_Supplied passage_
Date: 20051101
Docket: IMM-9044-04
Citation: 2005 FC 1480
Vancouver, British Columbia, Tuesday, the 1st day of November, 2005
Present: THE HONOURABLE MADAM JUSTICE SNIDER
BETWEEN:
KENNETH LEROY DRIESSEN
Applicant
- and -
THE MINISTER OF CITIZENSHIP
AND IMMIGRATION
Respondent
REASONS FOR ORDER AND ORDER
[1] Mr. Kenneth Leroy Driessen, the Applicant, seeks judicial review of the decision of enforcement officer Lynn Bruyere (the "Officer"), dated September 29, 2004, wherein the Applicant was determined inadmissible to enter Canada and allowed to withdraw his application for entry.
[2] The Applicant seeks an Order:
· granting the Applicant status as a permanent resident of Canada,
· entitling the Applicant to return to Canada at the expense of the Minister (pursuant to section 52 of the Immigration and Refugee Protection Act, S.C. 2001, c. 27 ("IRPA"); and
· granting costs and damages for pain, suffering, and financial loss to the Applicant.

Saved data entries

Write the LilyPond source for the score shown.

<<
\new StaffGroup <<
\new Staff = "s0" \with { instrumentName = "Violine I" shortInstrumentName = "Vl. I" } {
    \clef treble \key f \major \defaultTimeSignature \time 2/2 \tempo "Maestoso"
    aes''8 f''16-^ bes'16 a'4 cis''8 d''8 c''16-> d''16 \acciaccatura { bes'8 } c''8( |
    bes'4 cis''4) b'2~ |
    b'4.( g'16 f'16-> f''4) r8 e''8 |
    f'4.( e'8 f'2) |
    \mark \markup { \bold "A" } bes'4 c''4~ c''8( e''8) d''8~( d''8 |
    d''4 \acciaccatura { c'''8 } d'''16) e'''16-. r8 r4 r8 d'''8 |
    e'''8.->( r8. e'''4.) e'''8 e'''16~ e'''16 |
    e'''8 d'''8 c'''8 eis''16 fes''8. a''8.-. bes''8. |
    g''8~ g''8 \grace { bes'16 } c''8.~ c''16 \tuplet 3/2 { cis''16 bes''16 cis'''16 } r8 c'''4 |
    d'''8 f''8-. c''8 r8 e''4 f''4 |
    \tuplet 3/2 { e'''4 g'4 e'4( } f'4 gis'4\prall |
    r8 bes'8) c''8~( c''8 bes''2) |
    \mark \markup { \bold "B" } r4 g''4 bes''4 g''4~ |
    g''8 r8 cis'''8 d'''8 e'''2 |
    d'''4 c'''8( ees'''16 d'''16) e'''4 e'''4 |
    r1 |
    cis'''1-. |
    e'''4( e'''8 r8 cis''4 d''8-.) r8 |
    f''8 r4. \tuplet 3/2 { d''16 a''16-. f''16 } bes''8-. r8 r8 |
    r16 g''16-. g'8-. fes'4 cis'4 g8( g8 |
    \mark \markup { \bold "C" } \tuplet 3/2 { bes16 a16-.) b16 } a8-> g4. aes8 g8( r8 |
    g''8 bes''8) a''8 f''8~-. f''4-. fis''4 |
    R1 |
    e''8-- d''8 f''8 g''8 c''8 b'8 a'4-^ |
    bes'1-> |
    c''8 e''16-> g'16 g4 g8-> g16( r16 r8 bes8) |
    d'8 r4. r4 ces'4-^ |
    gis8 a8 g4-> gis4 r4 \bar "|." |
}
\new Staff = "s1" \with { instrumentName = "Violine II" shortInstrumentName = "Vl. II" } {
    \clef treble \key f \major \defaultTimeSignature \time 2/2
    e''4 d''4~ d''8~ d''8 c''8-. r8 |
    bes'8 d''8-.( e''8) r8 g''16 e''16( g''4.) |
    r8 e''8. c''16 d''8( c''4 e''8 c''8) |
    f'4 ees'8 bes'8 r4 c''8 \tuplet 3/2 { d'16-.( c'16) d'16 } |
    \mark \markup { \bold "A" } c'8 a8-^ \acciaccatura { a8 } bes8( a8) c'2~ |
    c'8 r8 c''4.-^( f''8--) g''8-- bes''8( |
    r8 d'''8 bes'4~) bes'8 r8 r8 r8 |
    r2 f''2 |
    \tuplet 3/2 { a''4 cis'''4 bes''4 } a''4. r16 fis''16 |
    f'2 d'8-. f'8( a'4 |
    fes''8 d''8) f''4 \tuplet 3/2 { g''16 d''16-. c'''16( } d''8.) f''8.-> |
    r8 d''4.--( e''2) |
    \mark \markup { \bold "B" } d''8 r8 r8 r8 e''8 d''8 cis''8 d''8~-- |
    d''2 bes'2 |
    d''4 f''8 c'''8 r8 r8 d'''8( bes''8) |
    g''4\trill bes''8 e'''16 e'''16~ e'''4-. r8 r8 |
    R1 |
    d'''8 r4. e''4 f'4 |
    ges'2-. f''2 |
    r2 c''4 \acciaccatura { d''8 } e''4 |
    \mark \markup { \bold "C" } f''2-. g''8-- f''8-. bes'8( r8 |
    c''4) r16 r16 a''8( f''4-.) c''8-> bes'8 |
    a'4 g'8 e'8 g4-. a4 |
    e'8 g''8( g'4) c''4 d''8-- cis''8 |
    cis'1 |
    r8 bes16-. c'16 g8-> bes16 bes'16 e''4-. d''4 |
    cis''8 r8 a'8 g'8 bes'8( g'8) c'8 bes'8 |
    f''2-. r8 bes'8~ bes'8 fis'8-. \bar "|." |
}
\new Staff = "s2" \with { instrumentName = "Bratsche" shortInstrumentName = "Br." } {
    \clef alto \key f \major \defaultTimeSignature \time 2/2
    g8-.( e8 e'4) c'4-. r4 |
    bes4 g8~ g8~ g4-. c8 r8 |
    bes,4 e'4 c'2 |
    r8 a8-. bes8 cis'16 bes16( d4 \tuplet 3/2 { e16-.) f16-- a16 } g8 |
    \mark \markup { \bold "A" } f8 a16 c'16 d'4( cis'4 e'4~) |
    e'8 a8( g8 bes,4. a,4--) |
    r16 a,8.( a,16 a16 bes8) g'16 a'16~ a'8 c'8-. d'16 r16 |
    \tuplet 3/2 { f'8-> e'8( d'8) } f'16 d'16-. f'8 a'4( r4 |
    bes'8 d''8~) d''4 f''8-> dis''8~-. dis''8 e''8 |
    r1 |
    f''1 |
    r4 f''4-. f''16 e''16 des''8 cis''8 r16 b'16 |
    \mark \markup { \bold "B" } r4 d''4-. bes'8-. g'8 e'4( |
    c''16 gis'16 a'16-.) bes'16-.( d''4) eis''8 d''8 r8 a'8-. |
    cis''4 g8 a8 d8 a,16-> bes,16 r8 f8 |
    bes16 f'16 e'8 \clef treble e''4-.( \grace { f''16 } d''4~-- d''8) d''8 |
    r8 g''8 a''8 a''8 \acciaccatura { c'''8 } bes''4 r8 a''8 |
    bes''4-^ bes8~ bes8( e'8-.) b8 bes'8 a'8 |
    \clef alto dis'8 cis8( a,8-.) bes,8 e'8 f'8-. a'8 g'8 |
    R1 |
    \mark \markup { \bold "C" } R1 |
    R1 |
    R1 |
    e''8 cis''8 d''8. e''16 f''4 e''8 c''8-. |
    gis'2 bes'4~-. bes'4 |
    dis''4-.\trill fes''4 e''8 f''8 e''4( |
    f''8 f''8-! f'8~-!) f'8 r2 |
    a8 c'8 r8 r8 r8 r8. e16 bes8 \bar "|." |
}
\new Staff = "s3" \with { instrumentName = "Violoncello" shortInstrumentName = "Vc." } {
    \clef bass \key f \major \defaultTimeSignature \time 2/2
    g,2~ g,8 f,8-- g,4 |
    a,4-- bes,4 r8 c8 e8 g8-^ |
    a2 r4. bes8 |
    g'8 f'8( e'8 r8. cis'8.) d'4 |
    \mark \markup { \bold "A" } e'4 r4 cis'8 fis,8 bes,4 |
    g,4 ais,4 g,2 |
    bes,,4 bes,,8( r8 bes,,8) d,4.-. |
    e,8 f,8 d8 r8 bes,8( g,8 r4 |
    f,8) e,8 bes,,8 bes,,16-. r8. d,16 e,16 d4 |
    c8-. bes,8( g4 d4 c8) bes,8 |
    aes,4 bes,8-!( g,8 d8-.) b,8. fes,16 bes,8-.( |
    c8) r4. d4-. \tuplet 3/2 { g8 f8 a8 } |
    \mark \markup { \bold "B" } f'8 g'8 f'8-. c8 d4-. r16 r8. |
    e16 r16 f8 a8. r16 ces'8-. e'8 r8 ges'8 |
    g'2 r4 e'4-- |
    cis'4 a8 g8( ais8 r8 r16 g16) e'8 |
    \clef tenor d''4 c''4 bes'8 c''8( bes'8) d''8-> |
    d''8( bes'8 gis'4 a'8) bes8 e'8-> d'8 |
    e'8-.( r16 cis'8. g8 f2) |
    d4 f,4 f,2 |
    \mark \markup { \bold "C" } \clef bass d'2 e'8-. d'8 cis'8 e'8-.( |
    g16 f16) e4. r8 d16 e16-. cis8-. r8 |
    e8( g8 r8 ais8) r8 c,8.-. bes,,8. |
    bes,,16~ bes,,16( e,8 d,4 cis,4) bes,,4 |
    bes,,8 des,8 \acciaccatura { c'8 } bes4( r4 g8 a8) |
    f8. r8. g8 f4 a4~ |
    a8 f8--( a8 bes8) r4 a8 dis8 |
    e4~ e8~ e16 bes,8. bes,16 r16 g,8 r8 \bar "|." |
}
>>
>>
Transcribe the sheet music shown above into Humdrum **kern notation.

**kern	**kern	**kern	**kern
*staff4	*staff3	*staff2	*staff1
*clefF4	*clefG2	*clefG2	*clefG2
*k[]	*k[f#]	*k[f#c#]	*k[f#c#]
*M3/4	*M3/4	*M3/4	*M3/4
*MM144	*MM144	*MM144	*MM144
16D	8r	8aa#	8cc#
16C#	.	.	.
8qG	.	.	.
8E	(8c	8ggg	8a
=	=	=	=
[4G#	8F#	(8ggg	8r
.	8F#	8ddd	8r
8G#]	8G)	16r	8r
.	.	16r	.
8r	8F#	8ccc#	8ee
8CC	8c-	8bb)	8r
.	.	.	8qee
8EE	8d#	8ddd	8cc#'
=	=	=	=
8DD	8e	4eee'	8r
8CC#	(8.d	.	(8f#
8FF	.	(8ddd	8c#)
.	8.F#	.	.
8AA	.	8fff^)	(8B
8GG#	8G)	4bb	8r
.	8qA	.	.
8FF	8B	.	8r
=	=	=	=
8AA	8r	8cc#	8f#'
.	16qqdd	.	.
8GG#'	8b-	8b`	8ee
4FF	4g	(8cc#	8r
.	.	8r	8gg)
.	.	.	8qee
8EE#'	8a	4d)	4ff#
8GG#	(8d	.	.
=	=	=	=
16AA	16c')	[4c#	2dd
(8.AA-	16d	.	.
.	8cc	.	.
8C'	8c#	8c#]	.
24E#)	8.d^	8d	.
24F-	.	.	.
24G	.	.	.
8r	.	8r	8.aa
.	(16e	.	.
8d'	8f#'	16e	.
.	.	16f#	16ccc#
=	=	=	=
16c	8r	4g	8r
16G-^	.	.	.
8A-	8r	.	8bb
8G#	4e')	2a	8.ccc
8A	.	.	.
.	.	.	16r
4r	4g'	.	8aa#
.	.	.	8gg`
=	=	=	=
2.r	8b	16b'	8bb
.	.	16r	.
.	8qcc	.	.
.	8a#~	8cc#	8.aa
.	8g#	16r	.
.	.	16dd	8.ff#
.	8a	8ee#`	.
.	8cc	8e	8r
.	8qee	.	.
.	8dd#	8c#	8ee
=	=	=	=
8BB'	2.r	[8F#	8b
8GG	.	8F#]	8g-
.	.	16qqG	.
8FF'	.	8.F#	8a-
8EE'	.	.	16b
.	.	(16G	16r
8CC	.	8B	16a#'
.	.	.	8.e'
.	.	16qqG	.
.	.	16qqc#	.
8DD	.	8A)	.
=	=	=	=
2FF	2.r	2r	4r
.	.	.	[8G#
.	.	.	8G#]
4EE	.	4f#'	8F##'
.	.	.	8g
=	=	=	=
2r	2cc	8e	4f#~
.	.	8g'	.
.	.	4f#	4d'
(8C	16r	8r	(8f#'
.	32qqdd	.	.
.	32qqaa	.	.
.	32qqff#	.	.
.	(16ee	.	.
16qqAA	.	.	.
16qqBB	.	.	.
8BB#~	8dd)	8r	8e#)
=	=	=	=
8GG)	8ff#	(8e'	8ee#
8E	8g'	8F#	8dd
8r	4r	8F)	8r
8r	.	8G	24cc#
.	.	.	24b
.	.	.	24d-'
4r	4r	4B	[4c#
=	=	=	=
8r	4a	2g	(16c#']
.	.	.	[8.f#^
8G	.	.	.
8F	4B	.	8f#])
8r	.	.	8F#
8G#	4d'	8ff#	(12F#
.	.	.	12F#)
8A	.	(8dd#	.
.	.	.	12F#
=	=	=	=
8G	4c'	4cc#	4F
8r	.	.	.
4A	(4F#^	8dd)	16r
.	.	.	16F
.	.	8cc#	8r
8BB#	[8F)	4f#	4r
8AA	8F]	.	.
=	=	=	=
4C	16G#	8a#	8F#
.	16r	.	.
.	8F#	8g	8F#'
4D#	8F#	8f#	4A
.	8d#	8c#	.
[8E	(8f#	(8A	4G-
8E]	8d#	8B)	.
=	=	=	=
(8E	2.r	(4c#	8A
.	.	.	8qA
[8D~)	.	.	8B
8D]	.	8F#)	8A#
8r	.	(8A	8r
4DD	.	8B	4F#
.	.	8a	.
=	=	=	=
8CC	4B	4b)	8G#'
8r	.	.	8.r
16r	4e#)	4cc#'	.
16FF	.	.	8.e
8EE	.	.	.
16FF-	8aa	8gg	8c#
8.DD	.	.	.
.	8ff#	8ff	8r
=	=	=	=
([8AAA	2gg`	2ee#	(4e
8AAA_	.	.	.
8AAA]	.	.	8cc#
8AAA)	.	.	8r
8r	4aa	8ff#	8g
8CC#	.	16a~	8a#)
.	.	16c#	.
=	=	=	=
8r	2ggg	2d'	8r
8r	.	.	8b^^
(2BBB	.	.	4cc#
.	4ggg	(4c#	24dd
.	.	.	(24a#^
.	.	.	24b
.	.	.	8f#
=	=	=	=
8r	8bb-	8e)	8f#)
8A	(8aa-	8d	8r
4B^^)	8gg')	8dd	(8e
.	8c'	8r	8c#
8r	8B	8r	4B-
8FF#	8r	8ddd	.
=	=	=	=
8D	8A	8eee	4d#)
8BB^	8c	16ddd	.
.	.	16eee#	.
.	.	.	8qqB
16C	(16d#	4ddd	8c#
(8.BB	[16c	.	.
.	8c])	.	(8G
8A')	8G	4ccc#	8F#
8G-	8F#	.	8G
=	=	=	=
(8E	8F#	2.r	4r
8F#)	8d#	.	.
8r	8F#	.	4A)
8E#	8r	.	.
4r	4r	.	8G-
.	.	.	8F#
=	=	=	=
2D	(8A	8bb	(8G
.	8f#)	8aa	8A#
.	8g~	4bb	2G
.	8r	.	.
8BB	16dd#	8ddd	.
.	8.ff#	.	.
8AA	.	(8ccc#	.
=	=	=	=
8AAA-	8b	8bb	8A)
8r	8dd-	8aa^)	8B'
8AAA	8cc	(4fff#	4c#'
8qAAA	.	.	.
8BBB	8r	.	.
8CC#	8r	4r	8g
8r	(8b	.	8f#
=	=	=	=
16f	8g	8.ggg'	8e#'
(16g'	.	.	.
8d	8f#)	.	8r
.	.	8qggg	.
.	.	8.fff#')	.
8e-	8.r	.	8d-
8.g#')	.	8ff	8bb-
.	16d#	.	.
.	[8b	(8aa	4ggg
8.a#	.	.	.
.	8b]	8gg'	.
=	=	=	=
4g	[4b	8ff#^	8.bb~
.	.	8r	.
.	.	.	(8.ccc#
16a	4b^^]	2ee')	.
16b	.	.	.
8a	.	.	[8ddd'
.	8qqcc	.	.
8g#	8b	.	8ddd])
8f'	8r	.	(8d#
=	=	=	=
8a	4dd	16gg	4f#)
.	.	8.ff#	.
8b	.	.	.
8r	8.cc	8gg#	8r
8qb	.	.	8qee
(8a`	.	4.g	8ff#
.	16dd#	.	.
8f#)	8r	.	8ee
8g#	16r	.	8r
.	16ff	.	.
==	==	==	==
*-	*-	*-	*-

_Tasks_
**1.** In the court decision, which officer's decision does the Applicant ask to have reviewed?
**2.** Please continue the court decision on the Applicant's inadmissibility from where it stops.
The items are not needed for this work.

_Answers in order_
**1.** Enforcement officer Lynn Bruyere's.

**2.**
Preliminary Matters
(a) Proper Respondent to the application
[3] The Respondent requests that the style of cause be amended to name the Solicitor General of Canada as respondent, pursuant to the Public Service Rearrangement and Transfer of Duties Act, R.S.C. 1985, c. P-34 and Orders in Council, P.C. 2003-2059, P.C. 2003-2061 and P.C. 2003-2063. The Order will reflect this change.
(b) Application dealt with in writing
[4] Pursuant to an Order of this Court dated October 31, 2005, this matter was dealt with in writing, on the basis of the written submissions filed to date and without the appearance of parties.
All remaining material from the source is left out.